Kitabını bir yayınevi aracılığıyla 2 şekilde çıkartırsın. Ya sen basım masrafını karşılarsın ya da yayınevine beğendirirsin onlar çıkarırlar. Fakat onların beğenisini alabilmek için eserinin gerçekten çok iyi olması gerekiyor.
Bir de sanırım şiir kitabı çıkarıyorsun. Hevesini kırmak istemem ama en az satan kitap türü şiir kitaplarıdır. Arz çok ama talep hiç yok. Sadece kendin masrafları karşılayıp bir yayıneviyle anlaşarak yayımlayabilirsin. Ama satışla alakalı büyük umutlara kapılma.
Dediklerimin doğruluğunu teyit için kitapyurduna gir ve popüler şiir kitapları dışında basılan şiir kitaplarını incele.
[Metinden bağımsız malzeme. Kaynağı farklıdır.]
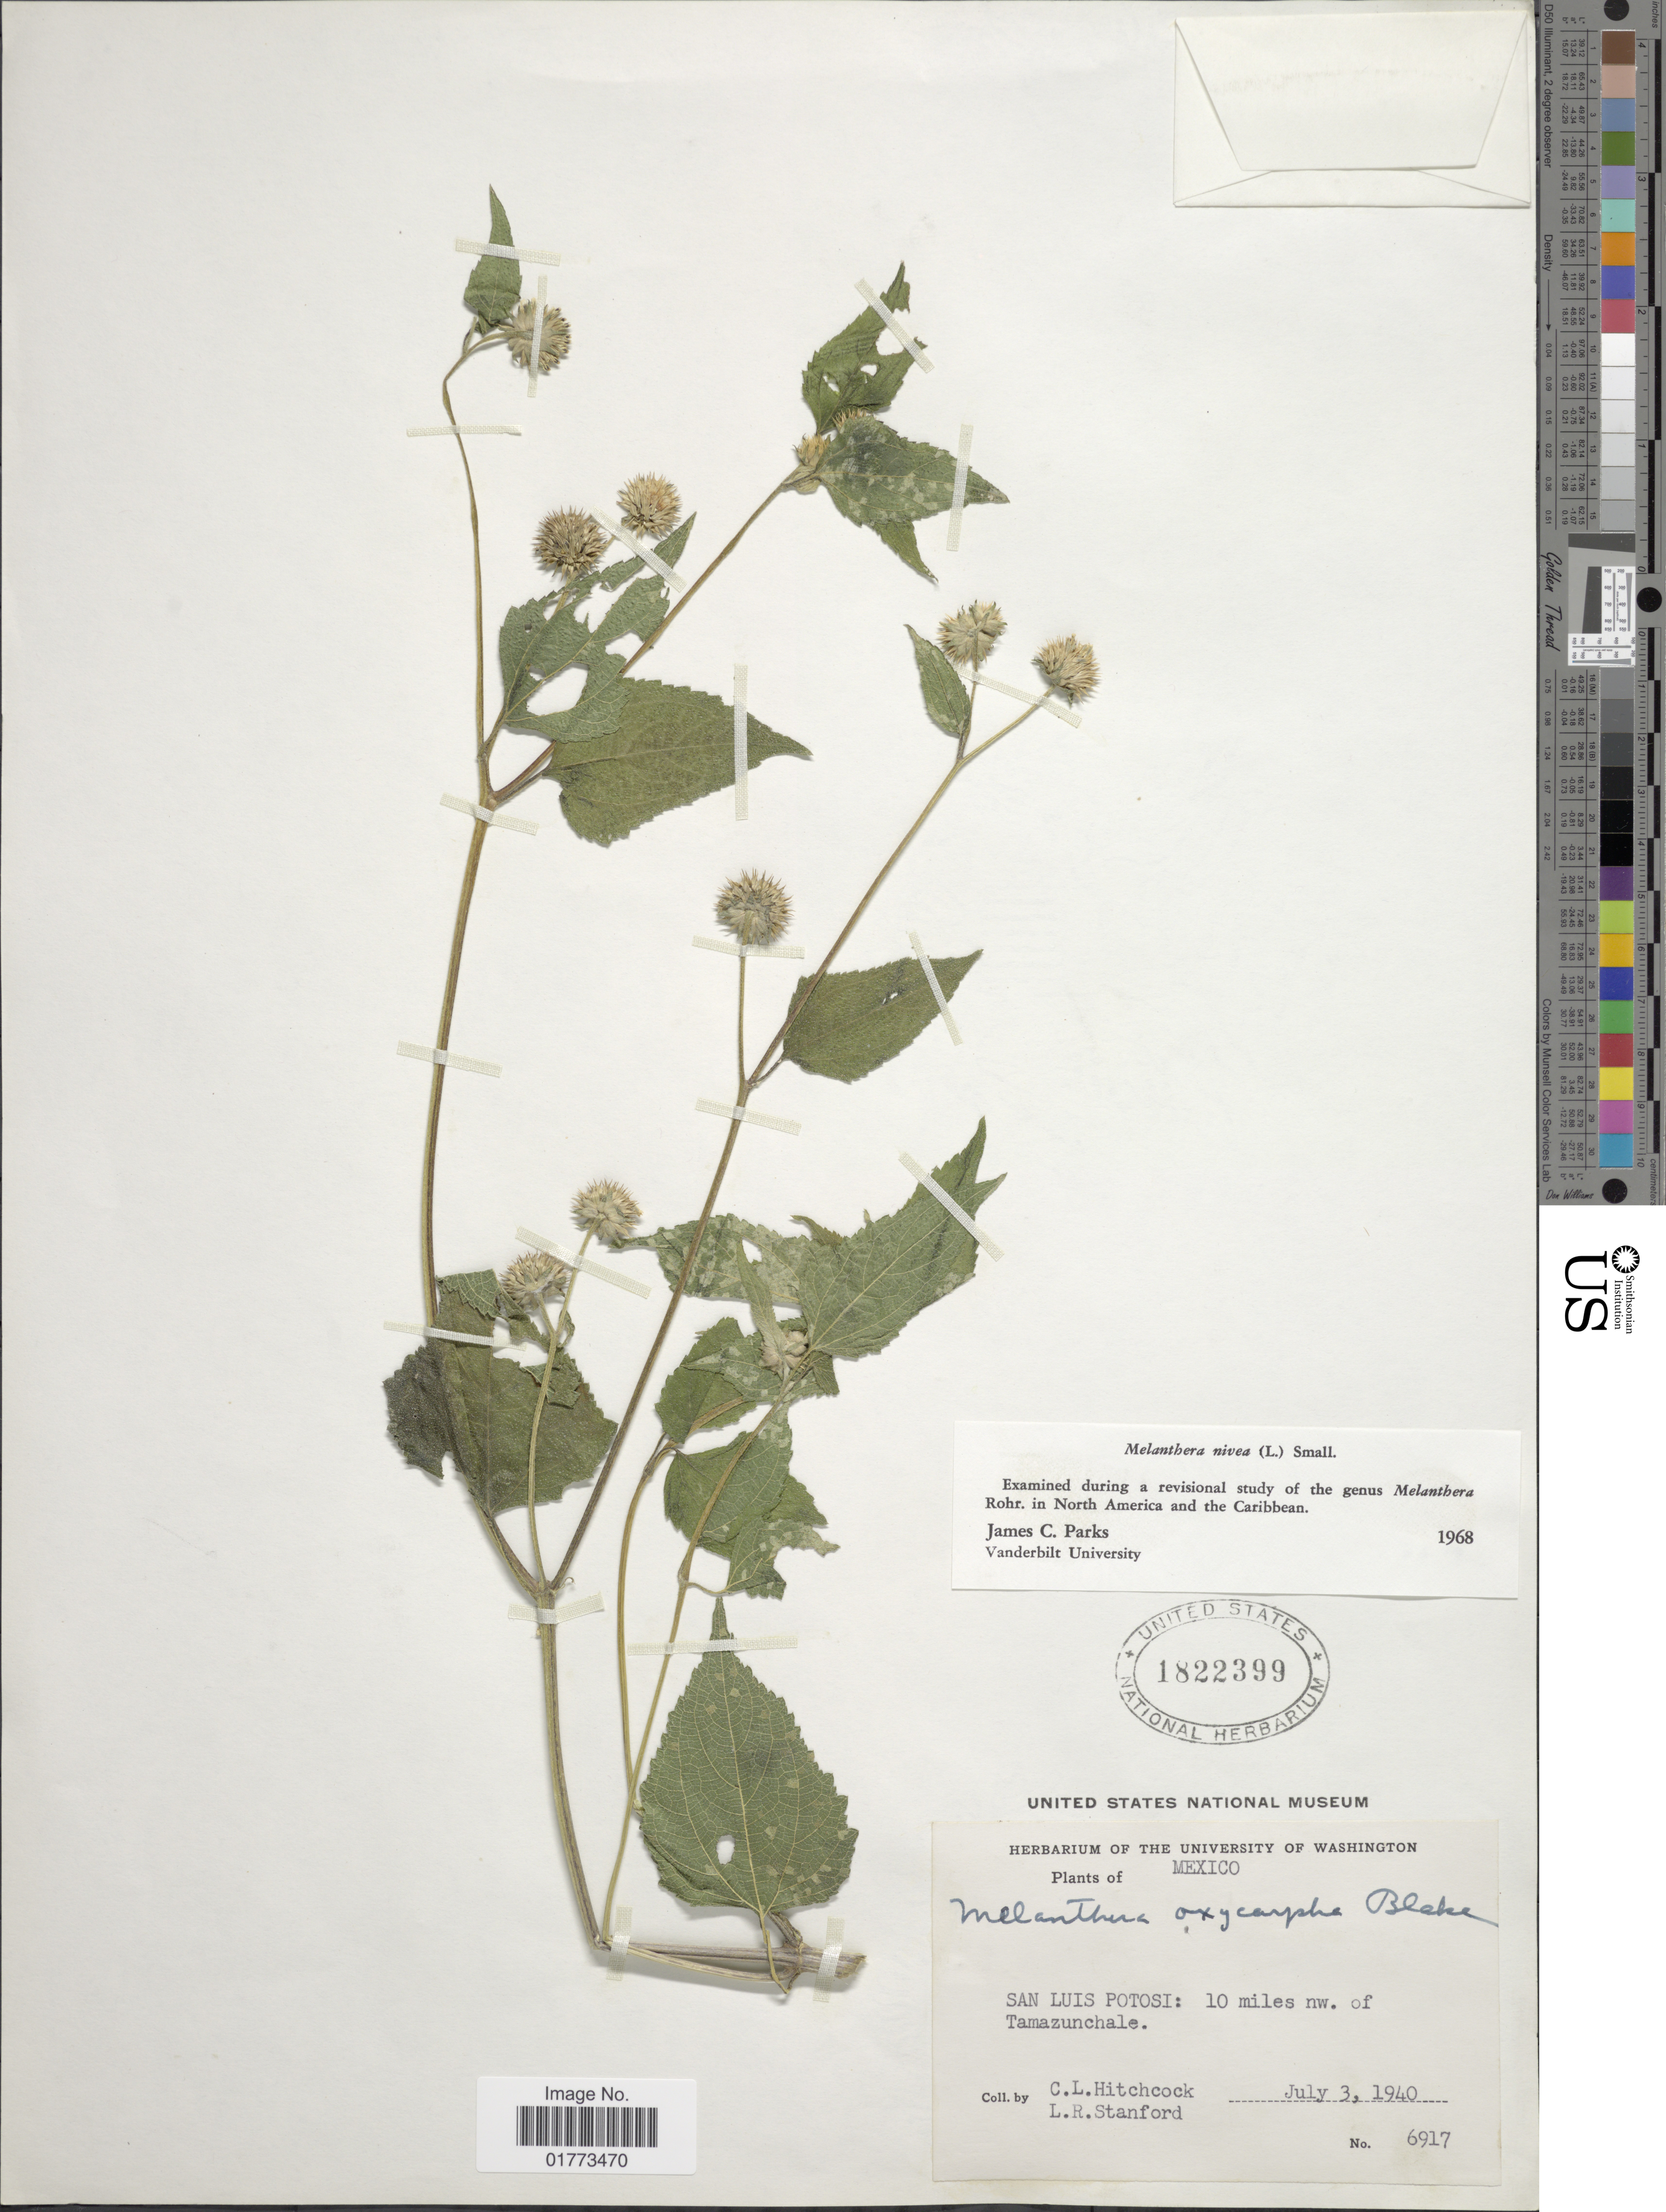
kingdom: Plantae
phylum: Tracheophyta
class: Magnoliopsida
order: Asterales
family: Asteraceae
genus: Melanthera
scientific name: Melanthera nivea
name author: (L.) Small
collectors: C. L. Hitchcock & L. R. Stanford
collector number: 6917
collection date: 1940-07-03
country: Mexico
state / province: San Luis Potosí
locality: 10 miles nw. of Tamazunchale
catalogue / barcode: US 1822399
Tanıtım yazılarının altında kitapyurdun da kaç kitap satıldığı yazar. Hem 15-20-40 gibi sayılar görürsün. Ha diceksin ki neden sadece kitapyurdu çünkü orası bu işin tekelidir. Eğer kitabın orada satılmazsa başka yerde hiç satılmaz.


Söylediklerinize katılıyorum, taa ki kitapyurdu kısmına kadar. :) Kitap kapağı, dizgi ve mizanpaj işi yapıyorum. Birkaç yayıneviyle sürekli iletişim halinde olmakla birlikte, birkaç yıl önce deneme türünde kitap çıkartmıştım.

İlk olarak konuyu açan arkadaşa şöyle bir tavsiyede bulunayım; yayıncılık sektörünü domine eden yayınevlerinden herhangi bir tanesinden kitabını çıkartman için ya fenomen olman, çok takipçinin olması gerek ya da çok iyi bir edebiyatının olması gerek. Şayet üslubun, anlatımın ve dil bilgin en üst düzey olsa bile gönderdiğin maili ya da kargoyu incelemeleri 2025 yılını bulabilir.

Dolar kuru üzerinden alınan kağıt ile birlikte yayıncılar kitap basmaktan korkar oldu. Çoğu matbaa, yayınevleri vadeli çalıştığı için kitap basmaz duruma geldi. Bu da özellikle butik ve küçük çaplı yayınevleri için bir intihar eşiği yarattı.

NetBilim 'in yazısında bahsettiği "ücreti ödeyerek kitabı çıkartma" konusuna gelecek olursam; son 1 yılın fiyatlarını bilmiyorum ama 96 sayfalık, karton kapak bir kitap 1000 adet için 2017 yılı baskı maliyeti 2500+KDV düzeyindeydi. Bu rakamın üzerine de yayınevleri tarafından en az 750 TL'lik bir rakam ekleniyor. Bu da toplam rakamın 3700-3800 Türk Lirası düzeyine tekabül etmesine ortam yaratıyor. Diyelim ki kitabın da 10-TL üzerinden satılacak. Bu 10-TL'nin 5-TL'sini direk dağıtımcı alıyor. Yayınevi de sözleşmene göre yüzde 10 ile 15 aralığında sana bir komisyon ödemesi yapıyor. Yani kitap başı senin kazancın 1 ila 1.5 TL aralığında oluyor. Bu para da Mayıs - Haziran ve Aralık - Ocak aylarında olmak üzere 6 ayda bir olacak şekilde yazarlara ödeniyor. 1000 adet kitabın tamamından cebine girecek en iyi para 1500 Türk Lirası oluyor. Ki bu maliyetin içerisinde sadece baskı var, reklam maliyetleri işin içerisine girmedi bile.

Uzun lafın kısası olmaz ama; yeni bir yazarın kitabının 1000 adet satması çok zor. "Genç yazar" terimi ülkemizdeki seviyesiz ve niteliksiz yayınevleri tarafından sömürüldüğü için artık bu pazarlama tekniği de tutmuyor. Reklama harcadığın para da belirli bir miktarın üzerinde değilse; yani İstanbul'da Metro duraklarına, otobüslere, dolmuşlara giydirme yapamayacaksan, sokakları afişlerle donatamayacaksan; online olarak yapılan reklamın yüzde 90'ı da boşa gidiyor. Artık hiçkimse tanımadığı bir yazarın kitabını sırf Twitter'da, Instagram'da ya da Google Ads reklamlarında gördü diye almıyor.

Piyasayı domine eden ise KitapYurdu'ndan ziyade D&R oluyor genelde. Ücretli manipülasyonlarla raflarını donattığı için çoğu internet sitesi ve kurum da bu düzene ayak uyduruyor.